The IJRL provides an alternative to the traditional TIF Statute for municipalities to establish redevelopment project areas and to provide assistance to redevelopment projects in the form of tax increment.  Under the IJRL, municipalities can establish redevelopment project areas in industrial park conservation areas, vacant industrial building conservation areas or environmentally contaminated areas based on certain factors, including:  

  • Status as a labor surplus municipality or substantial labor surplus municipality;
  • Adequate public and road transportation;
  • Existing industrial uses;
  • Term of vacancy;
  • Number of employees previously employed;
  • Reduction in equalized assessed value; and
  • Threat of environmental contamination

CHICAGO CITY COUNCIL CONSIDERING TIF SET ASIDE FOR AFFORDABLE HOUSING

Monday, July 19th, 2010

City of Chicago Alderman Walter Burnett (27th Ward) has proposed an ordinance that would require the City to set aside an amount equal to at least 20% of the aggregate tax increment revenue collected from all TIF districts in the City in a fiscal year for affordable housing projects.  The Ordinance would require that at least 40% of the housing units constructed or preserved with the funds obligated by the City be affordable to households at or below 30% of the Chicago area median income, or approximately $22,600 for a family of four.

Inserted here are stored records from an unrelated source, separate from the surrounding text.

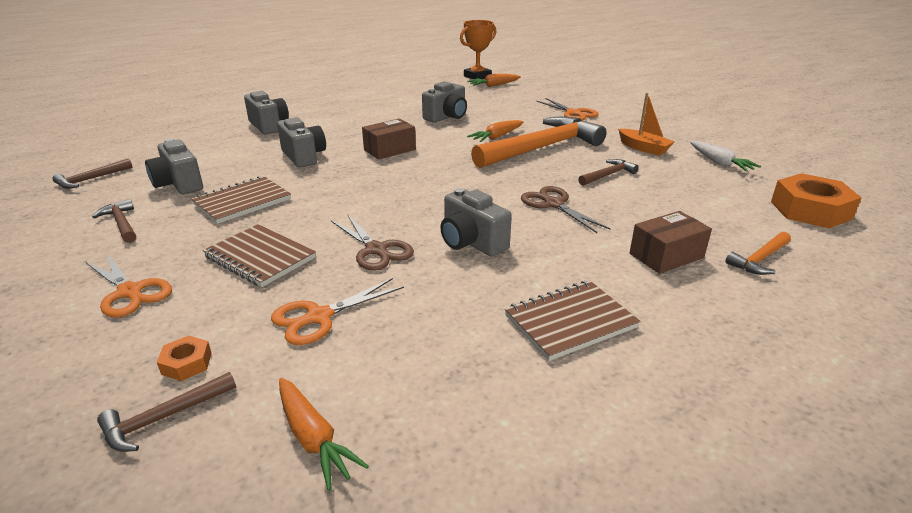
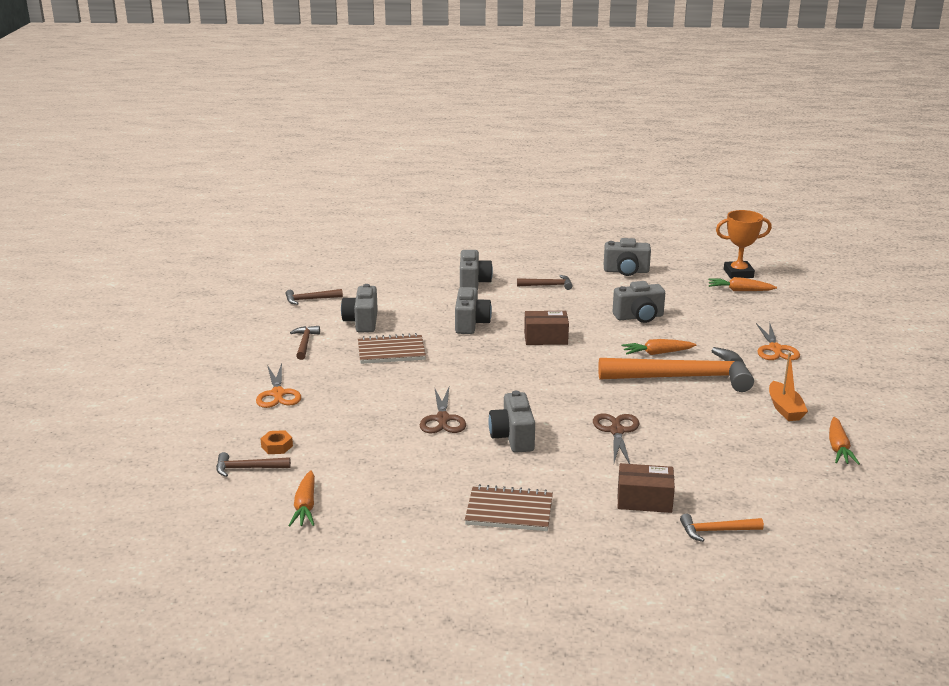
camera: 35 degrees right, 5 degrees down
brown notebook [203,224,316,287] -> none
orange scissors [271,278,404,345] -> none
brown hammer [578,159,639,186] -> brown hammer moved to [517,275,572,290]
white carrot [690,141,761,172] -> orange carrot [829,417,860,465]
orange nut [771,173,862,228] -> none
none -> grey camera [604,238,651,276]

A joint City Council Committee on Housing and Finance debated the proposed ordinance earlier this month, however no vote was taken.  During the joint committee testimony, Aldermen debated the enforcement mechanism for such a requirement, whether there are sufficient developers in the City to build the amount of affordable housing that would be funded with a 20% set aside and whether neighborhoods without TIF districts would be eligible to receive a portion of the affordable housing funding.

Recent Developments in Wisconsin ERTIF Statute

Thursday, July 8th, 2010

In many States, TIF statutes provide local governments with the authority to use tax increment to pay for environmental remediation costs.  In Wisconsin, however, to finance redevelopment projects for parcels requiring environmental cleanup, local governments can rely on either the traditional TIF Statute (66.1105) or the Environmental Remediation TIF (ERTIF) Statute (66.1106). 

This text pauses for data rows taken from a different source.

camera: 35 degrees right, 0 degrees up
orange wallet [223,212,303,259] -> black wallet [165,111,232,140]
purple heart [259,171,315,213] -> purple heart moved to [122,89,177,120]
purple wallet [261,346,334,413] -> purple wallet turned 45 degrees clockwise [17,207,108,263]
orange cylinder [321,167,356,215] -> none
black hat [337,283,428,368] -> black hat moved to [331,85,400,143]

TIF districts established under the ERTIF Statute differ from other TIF districts in Wisconsin in several ways, including:

  • ERTIF districts can only be established on environmentally contaminated parcels while traditional TIF districts can include more generally blighted areas;
  • An ERTIF district can be established without a public hearing, however, a traditional TIF district requires a public hearing at least 14 days before the resolution establishing  the TIF district is adopted;
  • Once an ERTIF district is established, the district boundaries can not be amended, however, the boundaries of a traditional TIF district can be amended up to 4 times; and
  • Project expenditures in an ERTIF district can be made no later than 15 years after the base is certified while expenditures in a traditional TIF district can only be made for up to 5 years.

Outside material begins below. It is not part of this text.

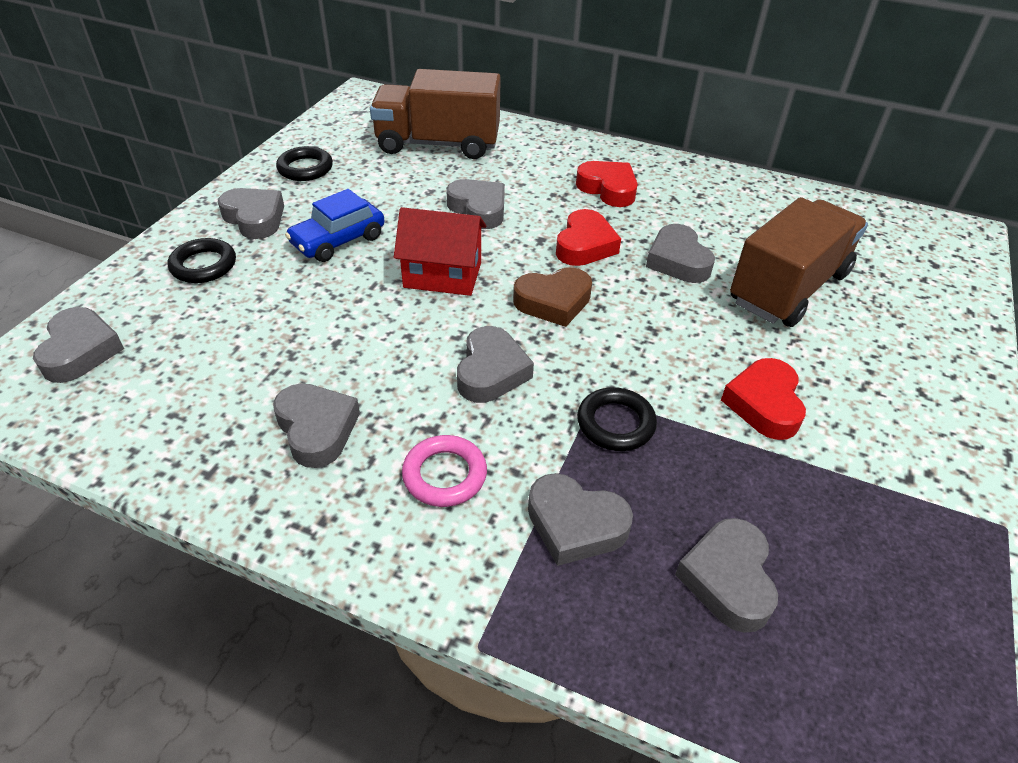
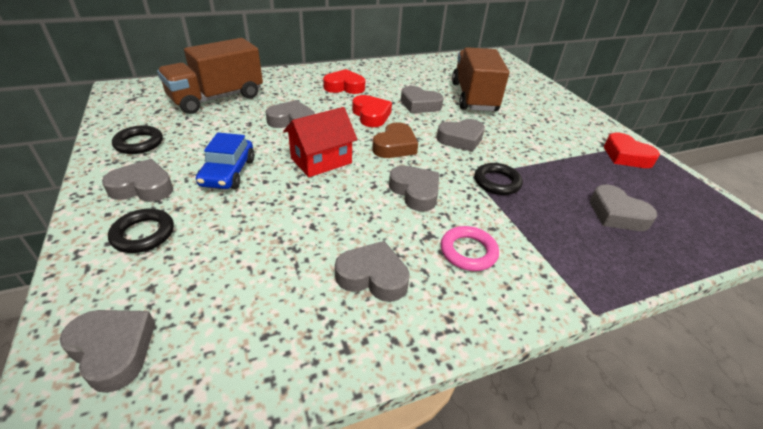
camera: 45 degrees left, 5 degrees down
grey heart [528,473,633,566] -> grey heart moved to [436,119,485,152]
red heart [721,358,806,440] -> red heart moved to [604,133,660,168]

In November 2009, the Wisconsin ERTIF Statute was amended by the State legislature, allowing local governments to allocate environmental remediation tax increment from one ERTIF district to another ERTIF district provided that both ERTIF districts are within the same municipality or county and the donor ERTIF district first repays all eligible costs within the donor’s district.

By amending the ERTIF Statute, the Wisconsin legislature strengthened a municipality’s ability to remediate or cause the remediation of environmentally contaminated land.  Local governments have already started to implement this amended legislation.  For example, the City of Cudahy created a new ERTIF district in April 2010 and approved plans to reallocate tax increment from a separate ERTIF district in the City in which all environmental remediation costs had been repaid.  This amended legislation enabled the City to more easily provide remediation funds to a private developer who subsequently acquired this contaminated land and intends to develop a retail project on the property.